=== Requirement ===
Arrange the items as a numbered list, starting at their first line and ending at the line that contains "var sketch = newSketch(context, id". Leave out any blank lines.

=== Dataset items ===
○ ○ ○ ○

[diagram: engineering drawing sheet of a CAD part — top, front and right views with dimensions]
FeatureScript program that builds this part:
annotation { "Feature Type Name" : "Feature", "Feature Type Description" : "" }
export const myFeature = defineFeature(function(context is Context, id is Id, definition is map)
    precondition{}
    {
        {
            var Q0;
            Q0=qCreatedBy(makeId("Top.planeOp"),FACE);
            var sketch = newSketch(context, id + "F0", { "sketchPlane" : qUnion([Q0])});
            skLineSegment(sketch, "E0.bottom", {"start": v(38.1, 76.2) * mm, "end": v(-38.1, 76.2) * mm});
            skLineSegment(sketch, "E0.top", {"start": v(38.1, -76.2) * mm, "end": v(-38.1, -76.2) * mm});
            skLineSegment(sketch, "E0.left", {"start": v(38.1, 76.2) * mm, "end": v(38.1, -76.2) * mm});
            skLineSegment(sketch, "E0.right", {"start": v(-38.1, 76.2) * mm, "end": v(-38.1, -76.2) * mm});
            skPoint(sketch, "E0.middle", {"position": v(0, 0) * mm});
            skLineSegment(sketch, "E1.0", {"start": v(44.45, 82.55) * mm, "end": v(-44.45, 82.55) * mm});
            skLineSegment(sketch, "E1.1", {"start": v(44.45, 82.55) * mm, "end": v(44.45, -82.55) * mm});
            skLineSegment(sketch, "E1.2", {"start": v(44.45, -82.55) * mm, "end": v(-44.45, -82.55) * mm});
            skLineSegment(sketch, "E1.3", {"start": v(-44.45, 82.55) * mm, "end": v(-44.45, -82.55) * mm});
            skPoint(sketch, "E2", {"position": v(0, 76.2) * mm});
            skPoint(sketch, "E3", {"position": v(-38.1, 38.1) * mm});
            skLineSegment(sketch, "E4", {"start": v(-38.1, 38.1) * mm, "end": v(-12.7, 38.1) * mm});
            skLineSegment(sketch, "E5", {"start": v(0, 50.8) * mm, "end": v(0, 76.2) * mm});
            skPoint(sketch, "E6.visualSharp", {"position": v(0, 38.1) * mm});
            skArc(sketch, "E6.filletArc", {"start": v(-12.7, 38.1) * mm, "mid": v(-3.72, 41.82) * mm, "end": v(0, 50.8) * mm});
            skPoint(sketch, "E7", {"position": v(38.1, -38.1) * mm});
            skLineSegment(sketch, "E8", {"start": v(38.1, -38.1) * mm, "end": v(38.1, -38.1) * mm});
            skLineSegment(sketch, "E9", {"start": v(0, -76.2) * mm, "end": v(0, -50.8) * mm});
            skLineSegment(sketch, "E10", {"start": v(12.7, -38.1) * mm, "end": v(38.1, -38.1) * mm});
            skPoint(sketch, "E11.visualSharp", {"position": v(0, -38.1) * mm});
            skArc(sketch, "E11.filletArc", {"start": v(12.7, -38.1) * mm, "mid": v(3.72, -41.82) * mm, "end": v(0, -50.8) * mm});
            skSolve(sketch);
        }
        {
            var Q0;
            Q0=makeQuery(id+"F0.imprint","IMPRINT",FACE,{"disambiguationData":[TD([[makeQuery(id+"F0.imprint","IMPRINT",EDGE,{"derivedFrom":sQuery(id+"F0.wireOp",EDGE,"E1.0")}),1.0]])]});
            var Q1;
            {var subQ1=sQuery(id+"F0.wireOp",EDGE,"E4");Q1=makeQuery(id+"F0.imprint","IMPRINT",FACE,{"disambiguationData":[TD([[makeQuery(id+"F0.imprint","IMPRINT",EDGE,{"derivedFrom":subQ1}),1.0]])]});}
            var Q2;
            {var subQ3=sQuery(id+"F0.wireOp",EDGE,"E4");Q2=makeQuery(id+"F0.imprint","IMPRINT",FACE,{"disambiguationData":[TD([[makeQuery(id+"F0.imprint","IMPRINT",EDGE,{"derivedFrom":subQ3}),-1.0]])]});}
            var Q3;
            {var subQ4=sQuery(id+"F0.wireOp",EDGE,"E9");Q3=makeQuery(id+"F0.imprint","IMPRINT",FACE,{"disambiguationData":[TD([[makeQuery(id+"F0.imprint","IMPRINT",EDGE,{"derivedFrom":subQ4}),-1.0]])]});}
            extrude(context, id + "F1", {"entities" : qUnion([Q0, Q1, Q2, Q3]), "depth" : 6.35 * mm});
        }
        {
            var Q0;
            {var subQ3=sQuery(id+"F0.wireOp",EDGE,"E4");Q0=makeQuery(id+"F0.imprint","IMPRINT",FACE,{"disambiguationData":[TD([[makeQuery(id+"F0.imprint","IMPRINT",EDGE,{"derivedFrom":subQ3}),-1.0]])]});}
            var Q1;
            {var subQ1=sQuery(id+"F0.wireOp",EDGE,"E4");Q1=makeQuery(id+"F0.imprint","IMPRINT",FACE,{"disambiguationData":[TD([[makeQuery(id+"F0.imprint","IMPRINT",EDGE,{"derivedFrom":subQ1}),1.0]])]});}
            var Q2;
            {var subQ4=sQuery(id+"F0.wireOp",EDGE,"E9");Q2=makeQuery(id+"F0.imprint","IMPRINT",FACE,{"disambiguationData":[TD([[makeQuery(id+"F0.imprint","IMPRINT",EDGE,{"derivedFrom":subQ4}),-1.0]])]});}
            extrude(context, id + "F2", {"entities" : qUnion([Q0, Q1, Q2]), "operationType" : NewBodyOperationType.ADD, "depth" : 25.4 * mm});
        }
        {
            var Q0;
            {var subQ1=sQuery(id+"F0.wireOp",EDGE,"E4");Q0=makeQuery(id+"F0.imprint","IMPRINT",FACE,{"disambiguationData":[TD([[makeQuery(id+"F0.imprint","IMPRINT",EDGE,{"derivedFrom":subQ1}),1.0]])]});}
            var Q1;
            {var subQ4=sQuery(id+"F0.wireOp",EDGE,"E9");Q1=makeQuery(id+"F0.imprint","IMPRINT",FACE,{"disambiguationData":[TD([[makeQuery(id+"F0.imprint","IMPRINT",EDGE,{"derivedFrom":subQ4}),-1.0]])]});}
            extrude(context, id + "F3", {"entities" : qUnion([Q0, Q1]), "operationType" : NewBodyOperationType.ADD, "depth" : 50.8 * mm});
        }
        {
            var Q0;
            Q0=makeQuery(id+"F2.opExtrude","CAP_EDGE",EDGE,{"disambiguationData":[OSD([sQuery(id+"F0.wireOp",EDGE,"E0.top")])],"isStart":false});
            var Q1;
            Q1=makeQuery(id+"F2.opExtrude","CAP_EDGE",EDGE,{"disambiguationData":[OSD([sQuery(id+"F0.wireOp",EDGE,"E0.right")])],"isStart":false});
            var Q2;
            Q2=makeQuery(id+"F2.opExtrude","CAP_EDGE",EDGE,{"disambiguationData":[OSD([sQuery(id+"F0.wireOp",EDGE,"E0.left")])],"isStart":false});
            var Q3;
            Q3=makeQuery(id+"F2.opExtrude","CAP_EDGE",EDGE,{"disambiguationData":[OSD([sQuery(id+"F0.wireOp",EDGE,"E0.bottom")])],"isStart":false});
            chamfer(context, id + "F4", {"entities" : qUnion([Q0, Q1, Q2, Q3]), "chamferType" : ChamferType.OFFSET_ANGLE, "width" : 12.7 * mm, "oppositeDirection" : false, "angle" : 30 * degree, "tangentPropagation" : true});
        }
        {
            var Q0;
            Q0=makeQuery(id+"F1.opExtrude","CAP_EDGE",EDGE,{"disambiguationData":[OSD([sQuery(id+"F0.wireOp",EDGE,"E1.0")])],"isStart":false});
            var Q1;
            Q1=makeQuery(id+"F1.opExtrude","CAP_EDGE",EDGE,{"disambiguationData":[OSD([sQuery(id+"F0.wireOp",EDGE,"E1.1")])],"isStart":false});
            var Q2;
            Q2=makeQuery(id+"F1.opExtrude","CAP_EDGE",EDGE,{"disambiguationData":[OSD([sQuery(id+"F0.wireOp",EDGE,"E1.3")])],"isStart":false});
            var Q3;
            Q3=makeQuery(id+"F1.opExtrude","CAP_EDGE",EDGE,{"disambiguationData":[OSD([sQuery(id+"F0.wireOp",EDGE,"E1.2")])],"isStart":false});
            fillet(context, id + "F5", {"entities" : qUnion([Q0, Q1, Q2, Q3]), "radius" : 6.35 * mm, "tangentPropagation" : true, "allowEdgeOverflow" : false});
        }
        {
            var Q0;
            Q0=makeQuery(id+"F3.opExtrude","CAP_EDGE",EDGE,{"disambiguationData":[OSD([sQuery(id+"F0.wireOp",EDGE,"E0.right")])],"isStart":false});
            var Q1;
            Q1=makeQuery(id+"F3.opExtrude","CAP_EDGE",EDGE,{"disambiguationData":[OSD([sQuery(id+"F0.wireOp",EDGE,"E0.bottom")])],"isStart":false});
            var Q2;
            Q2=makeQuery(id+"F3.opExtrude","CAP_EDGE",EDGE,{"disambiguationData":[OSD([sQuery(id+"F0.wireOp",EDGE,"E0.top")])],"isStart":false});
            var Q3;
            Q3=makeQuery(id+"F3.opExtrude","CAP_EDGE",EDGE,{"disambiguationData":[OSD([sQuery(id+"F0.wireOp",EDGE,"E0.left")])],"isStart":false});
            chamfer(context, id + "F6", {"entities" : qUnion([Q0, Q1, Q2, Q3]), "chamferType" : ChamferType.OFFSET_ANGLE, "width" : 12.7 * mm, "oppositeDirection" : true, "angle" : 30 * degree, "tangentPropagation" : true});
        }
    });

○ ○ ○ ○

=== Task solution ===
1. [diagram: engineering drawing sheet of a CAD part — top, front and right views with dimensions]
2. FeatureScript program that builds this part:
3. annotation { "Feature Type Name" : "Feature", "Feature Type Description" : "" }
4. export const myFeature = defineFeature(function(context is Context, id is Id, definition is map)
5.     precondition{}
6.     {
7.         {
8.             var Q0;
9.             Q0=qCreatedBy(makeId("Top.planeOp"),FACE);
10.             var sketch = newSketch(context, id + "F0", { "sketchPlane" : qUnion([Q0])});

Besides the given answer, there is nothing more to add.